Of the entries below, return exactly those lines that fall between the one containing "matrem filiorum laetantem." and the one containing "تدوین برنامه روابط عمومی", the two end lines included.

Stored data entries
*****
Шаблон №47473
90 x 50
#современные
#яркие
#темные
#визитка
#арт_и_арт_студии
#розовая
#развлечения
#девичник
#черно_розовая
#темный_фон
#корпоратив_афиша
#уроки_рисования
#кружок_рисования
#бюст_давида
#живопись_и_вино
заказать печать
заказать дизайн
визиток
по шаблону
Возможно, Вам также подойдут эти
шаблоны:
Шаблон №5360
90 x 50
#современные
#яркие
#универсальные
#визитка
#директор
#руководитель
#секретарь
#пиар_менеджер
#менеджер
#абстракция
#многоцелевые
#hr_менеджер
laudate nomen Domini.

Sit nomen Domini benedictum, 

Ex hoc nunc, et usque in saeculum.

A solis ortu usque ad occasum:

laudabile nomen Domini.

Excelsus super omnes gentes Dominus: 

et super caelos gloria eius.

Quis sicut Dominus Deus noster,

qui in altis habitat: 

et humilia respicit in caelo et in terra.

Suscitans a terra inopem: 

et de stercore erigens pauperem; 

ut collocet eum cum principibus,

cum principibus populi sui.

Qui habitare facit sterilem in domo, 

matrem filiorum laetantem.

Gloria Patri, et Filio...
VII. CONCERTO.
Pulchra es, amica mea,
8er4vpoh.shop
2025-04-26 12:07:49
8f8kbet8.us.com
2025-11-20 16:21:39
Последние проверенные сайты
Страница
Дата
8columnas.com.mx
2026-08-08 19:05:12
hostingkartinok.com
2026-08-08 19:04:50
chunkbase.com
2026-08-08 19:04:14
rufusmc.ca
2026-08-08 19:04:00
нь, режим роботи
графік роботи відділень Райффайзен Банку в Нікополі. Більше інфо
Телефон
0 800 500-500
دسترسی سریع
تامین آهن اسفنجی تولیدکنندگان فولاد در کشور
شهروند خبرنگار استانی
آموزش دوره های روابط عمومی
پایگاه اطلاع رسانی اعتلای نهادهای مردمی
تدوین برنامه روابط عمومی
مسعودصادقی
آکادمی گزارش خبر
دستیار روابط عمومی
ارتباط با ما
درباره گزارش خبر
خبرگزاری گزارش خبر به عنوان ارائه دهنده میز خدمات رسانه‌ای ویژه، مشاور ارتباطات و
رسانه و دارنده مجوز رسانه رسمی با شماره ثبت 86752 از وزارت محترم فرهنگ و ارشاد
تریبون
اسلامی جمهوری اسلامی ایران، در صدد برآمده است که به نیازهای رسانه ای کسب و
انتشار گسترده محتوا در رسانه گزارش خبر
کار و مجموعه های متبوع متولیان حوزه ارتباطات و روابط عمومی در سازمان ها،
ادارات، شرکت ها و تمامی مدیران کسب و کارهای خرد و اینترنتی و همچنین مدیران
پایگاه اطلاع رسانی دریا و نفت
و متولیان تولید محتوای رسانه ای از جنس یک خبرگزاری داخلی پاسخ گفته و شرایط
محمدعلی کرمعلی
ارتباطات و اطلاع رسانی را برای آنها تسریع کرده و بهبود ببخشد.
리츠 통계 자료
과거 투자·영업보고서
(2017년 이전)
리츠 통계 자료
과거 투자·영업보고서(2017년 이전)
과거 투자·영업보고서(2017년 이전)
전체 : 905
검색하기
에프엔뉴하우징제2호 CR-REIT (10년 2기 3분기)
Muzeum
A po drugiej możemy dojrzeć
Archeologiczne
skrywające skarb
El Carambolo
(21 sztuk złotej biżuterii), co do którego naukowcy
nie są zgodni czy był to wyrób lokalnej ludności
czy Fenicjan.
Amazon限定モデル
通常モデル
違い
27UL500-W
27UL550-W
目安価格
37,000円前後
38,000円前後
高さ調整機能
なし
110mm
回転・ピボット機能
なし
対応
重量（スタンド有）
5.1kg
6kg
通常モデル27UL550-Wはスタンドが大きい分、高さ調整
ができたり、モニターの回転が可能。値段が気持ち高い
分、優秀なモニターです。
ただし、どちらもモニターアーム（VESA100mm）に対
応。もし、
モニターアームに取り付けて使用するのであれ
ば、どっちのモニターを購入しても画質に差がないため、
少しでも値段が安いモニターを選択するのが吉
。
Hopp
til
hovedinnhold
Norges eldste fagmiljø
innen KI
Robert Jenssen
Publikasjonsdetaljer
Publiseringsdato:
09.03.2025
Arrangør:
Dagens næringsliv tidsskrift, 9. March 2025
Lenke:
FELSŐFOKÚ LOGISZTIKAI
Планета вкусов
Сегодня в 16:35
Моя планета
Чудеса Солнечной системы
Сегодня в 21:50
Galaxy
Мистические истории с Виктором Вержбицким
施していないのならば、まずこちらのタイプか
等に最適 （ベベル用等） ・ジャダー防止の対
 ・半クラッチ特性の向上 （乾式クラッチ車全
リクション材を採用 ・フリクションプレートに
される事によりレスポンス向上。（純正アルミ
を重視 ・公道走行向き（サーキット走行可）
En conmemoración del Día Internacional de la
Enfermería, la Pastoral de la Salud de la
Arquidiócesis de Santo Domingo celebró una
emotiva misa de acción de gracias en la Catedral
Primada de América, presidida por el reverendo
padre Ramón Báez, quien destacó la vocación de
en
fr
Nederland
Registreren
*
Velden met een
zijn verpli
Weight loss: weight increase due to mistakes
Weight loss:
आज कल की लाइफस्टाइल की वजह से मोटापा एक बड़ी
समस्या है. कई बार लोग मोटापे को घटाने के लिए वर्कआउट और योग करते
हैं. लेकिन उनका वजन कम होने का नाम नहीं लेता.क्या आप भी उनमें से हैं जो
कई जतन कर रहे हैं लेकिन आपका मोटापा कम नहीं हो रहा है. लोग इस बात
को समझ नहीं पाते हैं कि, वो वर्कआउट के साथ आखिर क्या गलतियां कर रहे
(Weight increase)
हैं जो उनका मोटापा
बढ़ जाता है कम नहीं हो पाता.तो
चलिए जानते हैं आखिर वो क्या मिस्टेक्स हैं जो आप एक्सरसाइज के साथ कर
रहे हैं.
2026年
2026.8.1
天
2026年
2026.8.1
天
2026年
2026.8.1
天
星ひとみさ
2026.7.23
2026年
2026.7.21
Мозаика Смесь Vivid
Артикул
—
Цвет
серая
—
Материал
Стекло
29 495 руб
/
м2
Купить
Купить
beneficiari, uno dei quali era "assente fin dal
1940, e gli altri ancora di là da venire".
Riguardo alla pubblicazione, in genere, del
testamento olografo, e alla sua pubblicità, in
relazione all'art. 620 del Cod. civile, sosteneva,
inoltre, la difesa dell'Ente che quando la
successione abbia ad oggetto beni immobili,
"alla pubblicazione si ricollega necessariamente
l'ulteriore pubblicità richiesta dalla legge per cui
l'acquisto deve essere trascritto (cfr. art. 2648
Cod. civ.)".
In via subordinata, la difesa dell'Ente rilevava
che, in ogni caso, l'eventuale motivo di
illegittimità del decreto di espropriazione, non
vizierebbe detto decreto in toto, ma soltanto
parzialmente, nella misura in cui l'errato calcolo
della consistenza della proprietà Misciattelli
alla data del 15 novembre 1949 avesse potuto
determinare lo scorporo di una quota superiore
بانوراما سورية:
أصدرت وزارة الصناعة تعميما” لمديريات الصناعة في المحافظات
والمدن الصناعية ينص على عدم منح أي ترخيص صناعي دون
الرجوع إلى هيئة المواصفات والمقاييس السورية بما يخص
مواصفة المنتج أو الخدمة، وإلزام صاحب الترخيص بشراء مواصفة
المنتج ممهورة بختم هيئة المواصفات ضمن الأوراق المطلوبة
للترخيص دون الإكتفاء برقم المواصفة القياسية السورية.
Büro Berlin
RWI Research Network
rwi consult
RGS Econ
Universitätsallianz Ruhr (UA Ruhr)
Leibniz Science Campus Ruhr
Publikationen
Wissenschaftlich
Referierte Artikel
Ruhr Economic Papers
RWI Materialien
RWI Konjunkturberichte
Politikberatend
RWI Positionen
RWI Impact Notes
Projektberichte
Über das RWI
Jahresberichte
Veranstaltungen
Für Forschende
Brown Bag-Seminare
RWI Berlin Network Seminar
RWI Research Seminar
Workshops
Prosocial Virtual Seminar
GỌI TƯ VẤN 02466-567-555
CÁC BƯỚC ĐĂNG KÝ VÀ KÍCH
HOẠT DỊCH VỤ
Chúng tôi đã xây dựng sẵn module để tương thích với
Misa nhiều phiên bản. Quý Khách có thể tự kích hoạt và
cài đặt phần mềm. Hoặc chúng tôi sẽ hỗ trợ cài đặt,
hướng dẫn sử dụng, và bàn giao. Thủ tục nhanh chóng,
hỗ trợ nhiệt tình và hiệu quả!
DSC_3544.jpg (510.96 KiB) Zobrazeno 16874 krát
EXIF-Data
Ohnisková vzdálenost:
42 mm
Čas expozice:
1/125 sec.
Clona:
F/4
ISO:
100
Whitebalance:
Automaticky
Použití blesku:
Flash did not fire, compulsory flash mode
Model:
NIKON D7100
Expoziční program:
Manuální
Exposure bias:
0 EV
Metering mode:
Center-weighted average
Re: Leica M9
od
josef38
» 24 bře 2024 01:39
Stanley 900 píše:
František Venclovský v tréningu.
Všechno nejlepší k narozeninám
*****
◆ **TASK RESULT**:
matrem filiorum laetantem.

Gloria Patri, et Filio...
VII. CONCERTO.
Pulchra es, amica mea,
8er4vpoh.shop
2025-04-26 12:07:49
8f8kbet8.us.com
2025-11-20 16:21:39
Последние проверенные сайты
Страница
Дата
8columnas.com.mx
2026-08-08 19:05:12
hostingkartinok.com
2026-08-08 19:04:50
chunkbase.com
2026-08-08 19:04:14
rufusmc.ca
2026-08-08 19:04:00
нь, режим роботи
графік роботи відділень Райффайзен Банку в Нікополі. Більше інфо
Телефон
0 800 500-500
دسترسی سریع
تامین آهن اسفنجی تولیدکنندگان فولاد در کشور
شهروند خبرنگار استانی
آموزش دوره های روابط عمومی
پایگاه اطلاع رسانی اعتلای نهادهای مردمی
تدوین برنامه روابط عمومی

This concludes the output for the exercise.